Reflection, among the Indigenous teaching principles that EL draws from, challenges students to consider diverse perspectives as part of understanding an experience, and these reflections can be shared in many ways, from written journals, to class discussions, to videos.
Experiential learning is very personal, observes Brooks. “Meaningful learning happens when you reflect on your direct experiences and how they influenced what you did, thought, and felt,” Brooks says. “Living in a situation or living through a situation and then having the time and space to make connections about what it means for your personal and academic development.”
“That’s where the real learning occurs,” says Harder of the 20-minutes of guided reflection that takes place after each birth exercise. “Now we’re making sense of what just happened.”
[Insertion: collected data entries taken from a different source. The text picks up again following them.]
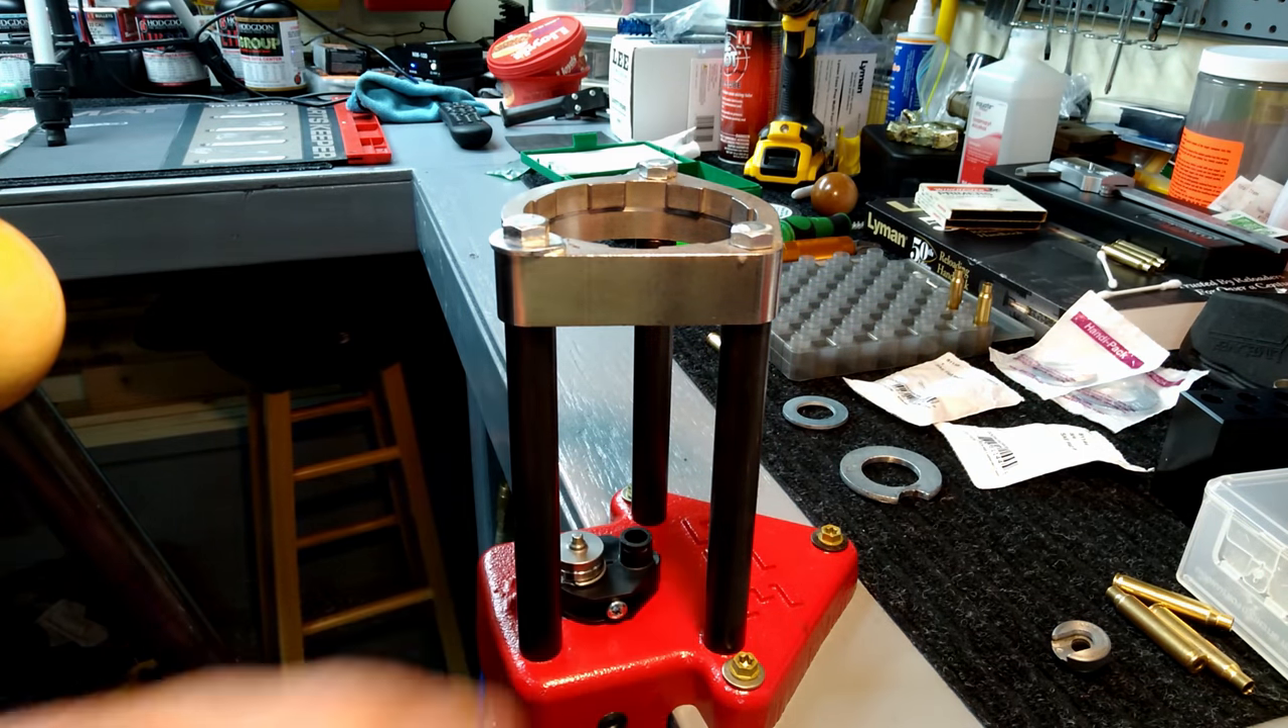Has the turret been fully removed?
Yes.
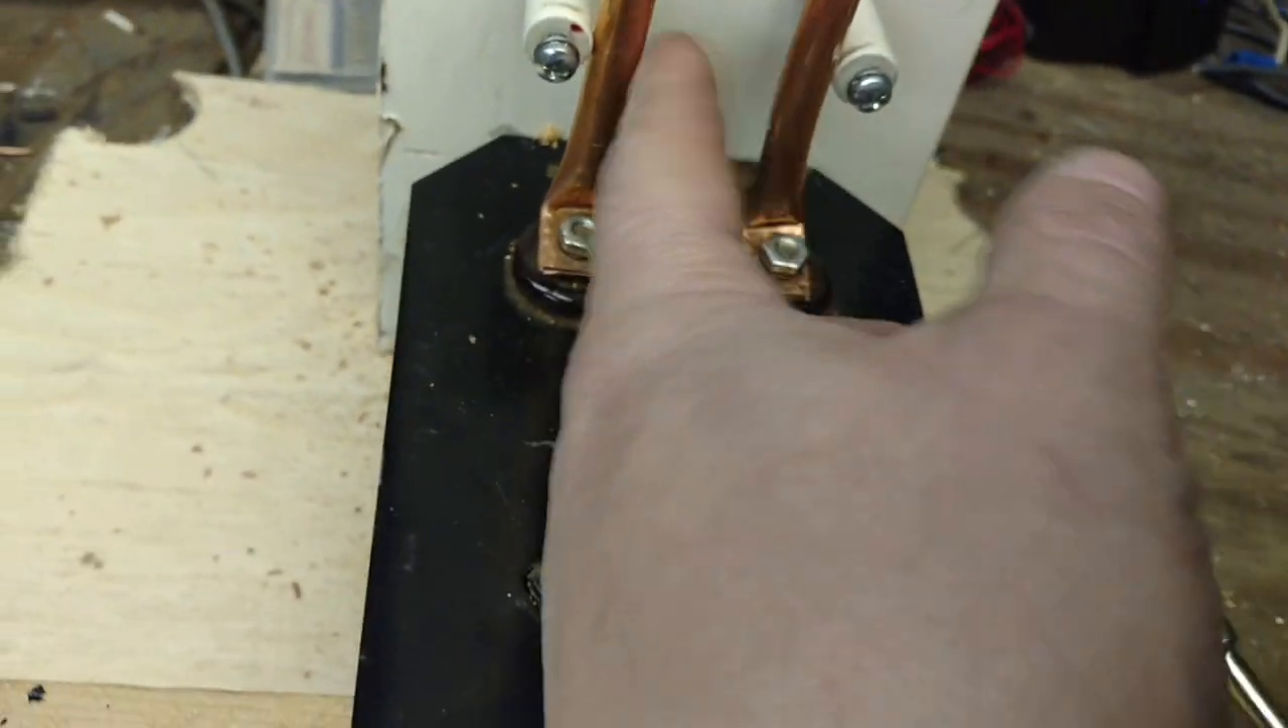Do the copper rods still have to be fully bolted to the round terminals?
No.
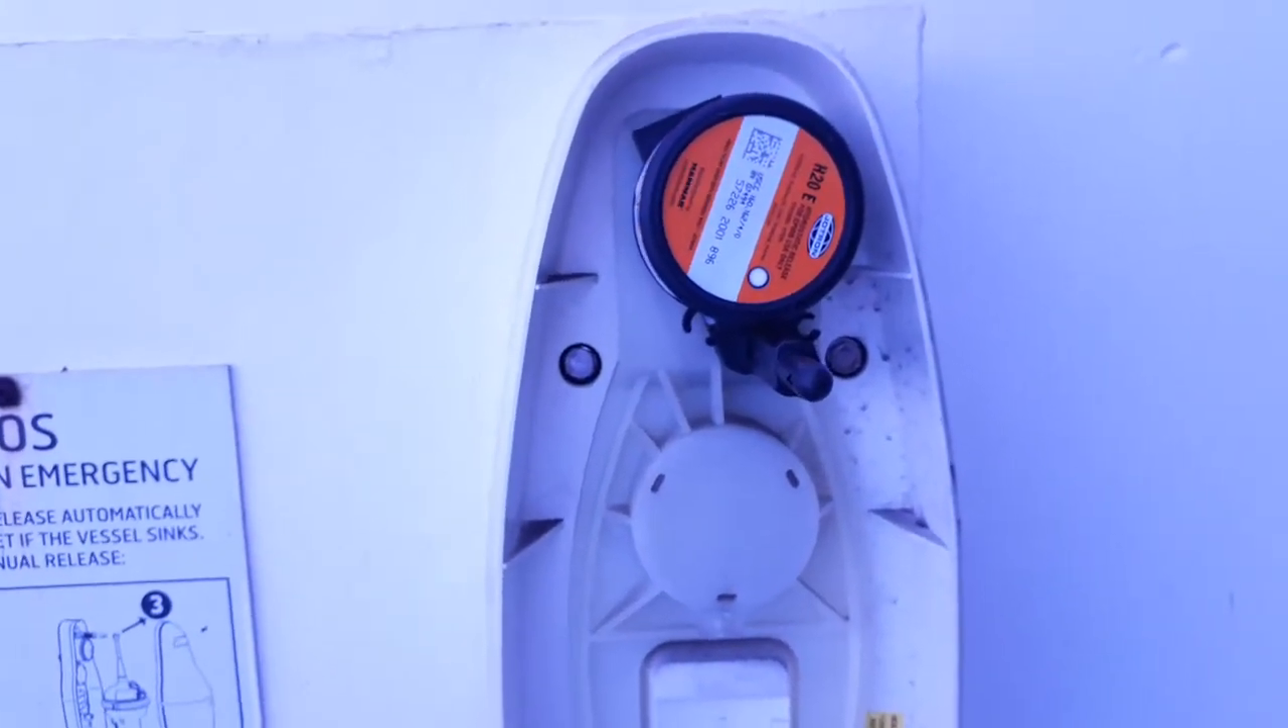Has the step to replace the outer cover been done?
No.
Brooks points out that students bring so many experiences into their classrooms already, instructors can start with an experiential approach from day one, “A good way to start is to have students recall and reflect on past experiences related to the course outcomes or topics, and how that might influence them in upcoming experiences.” Students will have the chance to be more connected to the material right away, and often surprise themselves and each other with what they already bring to the course.
“I think great experiential learning looks like positive transformation.”
At its best, EL looks like students taking ownership and creating many possible futures for themselves from what they’re learning, Brooks says, whether that’s confirming that a particular field is right for them or realizing something new about themselves and their passions.
“I think great experiential learning looks like positive transformation,” says Brooks.